The second reason is linked to WHERE and HOW those ideas are produced. A lot of new ideas are generated as a result of research work in numerous universities. In recent review by one of the MIT professors (not to break the CACM comments' rules, I am not mentioning his name here, but I can send it to you through a private letter, if you want) I was really amazed to read such a phrase: It should be noted that the essence of research is ideas, not implementation. To which I had to explain that the essence of any research is the cognition of the world. Ideas are the source of any research but definitely not an essence. And then I had to add that if he wanted to say that ideas are the main thing in any research and not implementation, then he was fundamentally wrong. It was right at the time of ancient Greece, but since Galileo Galilei each scientific statement must be proved by experiments and the correctness of each statement must be demonstrated in the way that can be duplicated and rechecked by everyone else. In programming it definitely means that each statement must be demonstrated in a working program. If MIT professor (and he is considered to be a bright professor) have such views on ideas and implementation, then why do you expect any outcome of his ideas? And he publishes a lot of papers every year. I don't think that his view on ideas and implementation is exceptional.
Thank you for your excellent article.
My argument is simply that generating ideas and putting them on the table is not sufficient to achieve the adoption of those ideas into practice. If your purpose, say as a university researcher, is to generate ideas and publish them in the research literature, then the work of adoption will be of no concern to you. All this means is that you have no right to expect that your work will ultimately become a standard practice within the field. If you do want your ideas to be adopted, you have more work cut out for you.
Many ideas are generated by university researchers. Many more are generated by businesses looking to make new offers in the marketplace. The biggest challenge for business is to select which of the great ideas on their table they have the time and resources to pursue. As I said, we are idea rich, selection challenged, and adoption poor.

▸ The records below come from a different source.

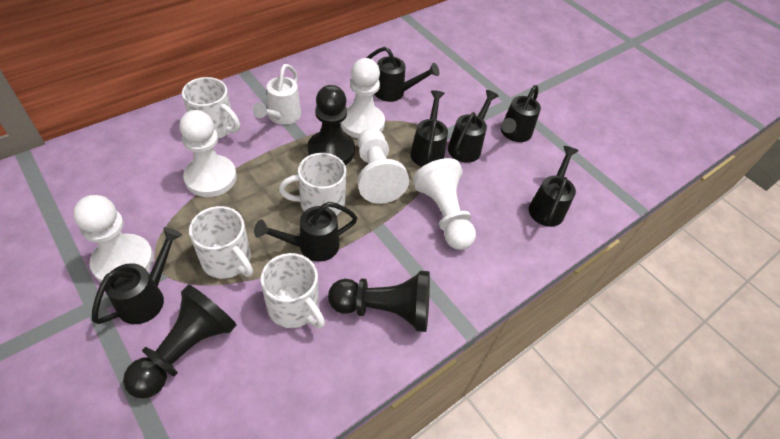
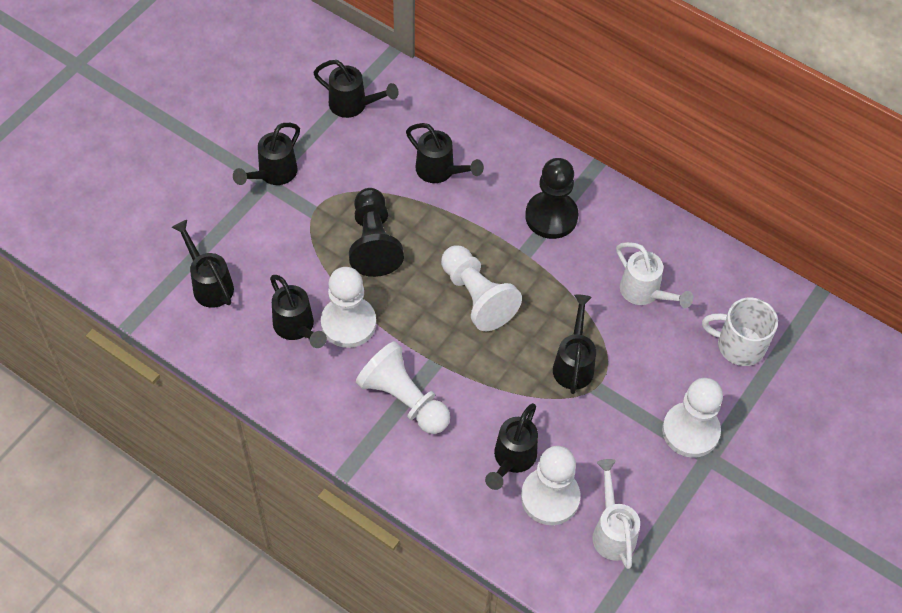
black pawn: [123,284,237,399] [308,85,355,165] [328,271,430,332] = 3 -> [349,188,404,277] [525,158,578,239] = 2
white mug: [182,77,240,139] [189,206,253,279] [261,253,325,329] [279,153,346,216] = 4 -> [702,297,778,366] = 1
white watering can: [252,64,301,125] = 1 -> [592,459,640,569] [616,242,693,308] = 2

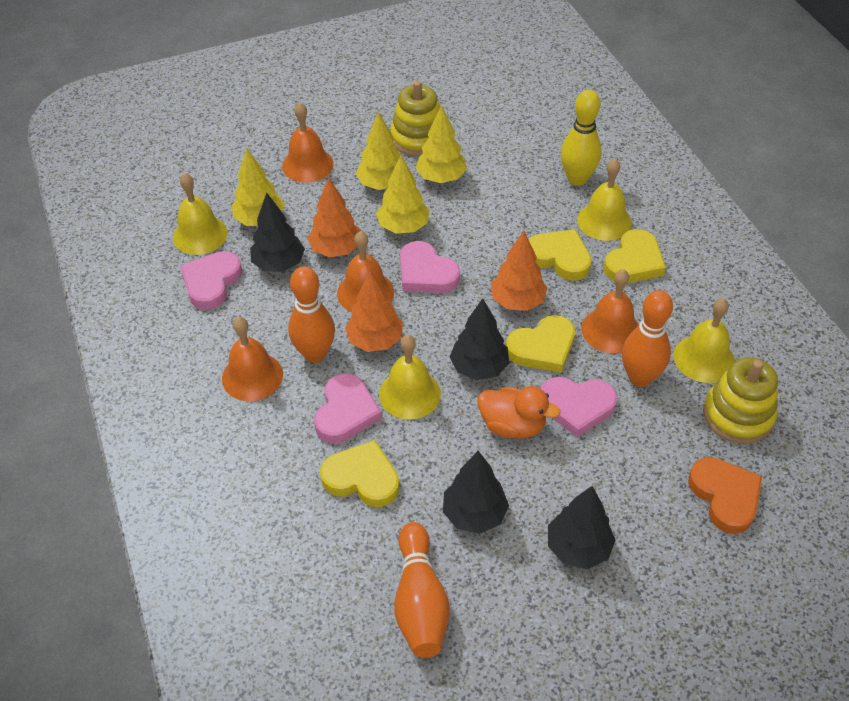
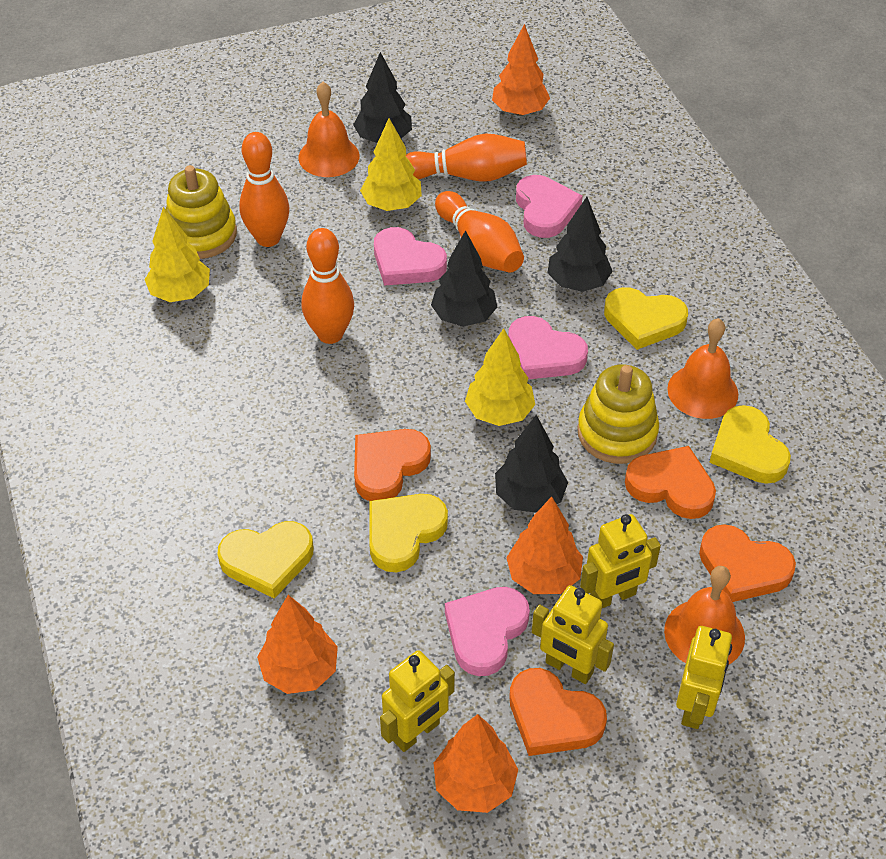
orange bell: [222,317,283,401] [282,103,334,183] [337,231,394,312] [581,269,639,353] = 4 -> [299,82,359,177] [664,566,745,664] [667,318,738,419] = 3
orange bowling pin: [288,266,335,363] [394,522,450,658] [622,290,673,387] = 3 -> [239,132,289,247] [302,228,354,344] [406,134,527,182] [435,191,524,272] = 4
orange duck: [478,386,561,439] = 1 -> none = 0
orange heart: [688,457,762,534] = 1 -> [354,429,431,501] [509,668,607,756] [625,446,716,519] [699,524,796,602] = 4
orange tree: [307,177,361,257] [345,271,403,352] [491,231,547,311] = 3 -> [257,595,338,694] [434,714,518,813] [492,24,550,116] [506,496,583,594] = 4
yellow bell: [173,173,228,255] [379,335,441,420] [577,159,632,241] [674,298,735,383] = 4 -> none = 0
yellow bowling pin: [561,90,602,186] = 1 -> none = 0
yellow robot: none = 0 -> [380,650,455,752] [532,585,614,684] [580,514,661,608] [676,626,732,729] = 4
yellow tree: [232,148,285,226] [356,112,401,190] [376,155,429,234] [416,105,467,183] = 4 -> [144,207,210,302] [360,118,422,211] [465,328,535,426] = 3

Your ideas deserve a wider audience: for example if true they undermine much of the justification for the monopolies granted by the patent system.
It's a pity ACM policy means this is premium subscription content.
The following letter was published in the Letters to the Editor in the June 2012 CACM (http://cacm.acm.org/magazines/2012/6/149799).
Peter J. Denning's Viewpoint "The Idea Idea" (Mar. 2012) resonated with me due to discussions I had at Hewlett-Packard on how best to lead process improvement and innovation. New practices capable of delivering at the bleeding edge must be scouted and deployed/replicated. It is usually only after such an effort that a practice gains a theoretical basis, a two-step sequence that goes like this:
* It works (replicate/deploy/leverage); and
* This is why it works (institutionalize/educate).
During my stint, 19972000, as a member of the Software Engineering Process Group (SEPG) at Hewlett-Packard India Software Operations facilitating process improvement across all business lines, SEPG and line management concluded the best ideas originate as new practices in working teams. Teams were therefore encouraged to submit their own best practices to help identify such ideas, which were then analyzed for soundness and selected for deployment and replication. The teams were encouraged to maintain documentation using Deming/Shewart's Plan, Do, Check, Act (PDCA) at the project level and the Initiating Diagnosing Establishing Acting Leveraging (IDEAL) model at the SEPG level so they could quantify and demonstrate improvement. (PDCA and IDEAL both overlap the Prime Innovation Pattern outlined by Denning.) Selected best practices were then engineered as repeat-able processes and institutionalized through associated training and tools. What we wished to guard against was innovation for its own sake.
Ideas generated by research teams often entail too much risk to deploy as-is in industry without first undergoing feasibility studies. For one thing, they often do not scale well, as when, say, a toy programming language is used to make a (perhaps valid) point in a research paper. For another, they may be solutions looking for a problem or inventions without a contextyet.